Letter boxes were introduced in 24 Primary Schools enabling children to report cases of abuse confidentially. Handled by the Child Rights Committees or referred (to school administration, school management committees, police etc.) depending on nature and gravity of abuse.
Each school drafted its own "Roadmap" targeting the total elimination of Corporal Punishment by the end of 2015.
25 "Child's Rights" Civil Society Organisations (CSO) were provided training in corporal punishment and how it can be reduced, the implementation of a referral system and their role within this system.

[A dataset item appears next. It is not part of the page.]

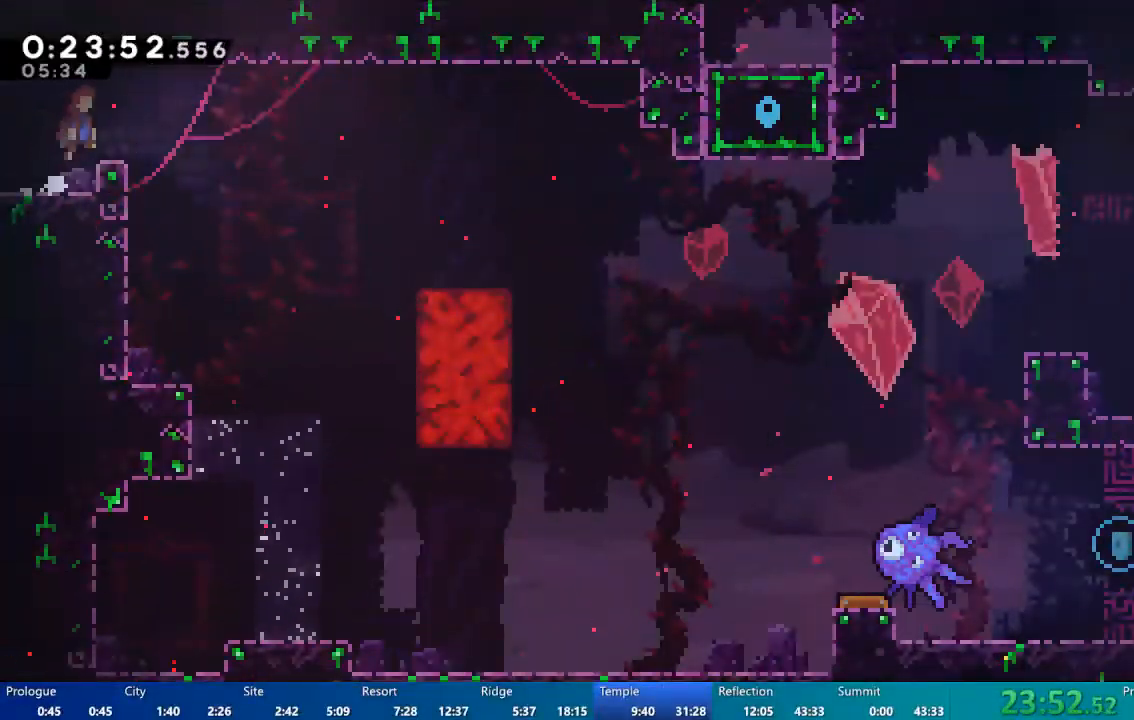
{"dt_ms": 500, "buttons": ["DPAD_RIGHT"], "left_stick": "center", "right_stick": "center", "events": [[33, "A", "up"], [300, "DPAD_RIGHT", "up"], [433, "DPAD_RIGHT", "down"]]}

In both Wakiso and Mubende districts, through the advocacy process, Nurture Africa influenced the creation and composition of District Human Rights Commissions. These commissions meet regularly to review human rights status at district level. The Commissions are ensuring that all CSO's are mainstreaming child's rights in their action plans. The Commission has also requested a full "Making Corporal Punishment History" report from all participating Primary schools
The Nurture Africa Child Protection team facilitating "Child's Rights" training with students of Kazo Primary School, Wakiso district, Uganda.
At the end of 2014, there was one BIG question....... Is this project achieving any sustainable impact?? The answer was a resounding YES!
By December 2014, 24 schools had been supported to develop their own Child Protection Policies.
A survey in late 2014 with all students in 24 Primary schools shows that progress is being made.
75% of children from P4 - P7 (3rd - 6th class) now know their rights, how to demand for them and how to report cases of abuse.
It was also recorded that physical cases of corporal punishment have been eradicated in these schools. However verbal abuse remains.
In 2015, Nurture Africa will continue to expand the reach of this project by widening its reach to a further 30 Primary Schools.
Up to April 2015
7 schools have now completely banned and eradicated corporal punishment and resorted completely to alternative methods of discipline.
18 schools are in the process of banning corporal punishment and adhering to alternative methods of discipline
15 schools are being supported to develop their own Child Protection Policy clubs and committees in place.
Everyone at Nurture Africa wishes to humbly thank the INTO and our Irish Volunteer Teachers and our partners in Uganda for the work done and progress made in making corporal punishment history.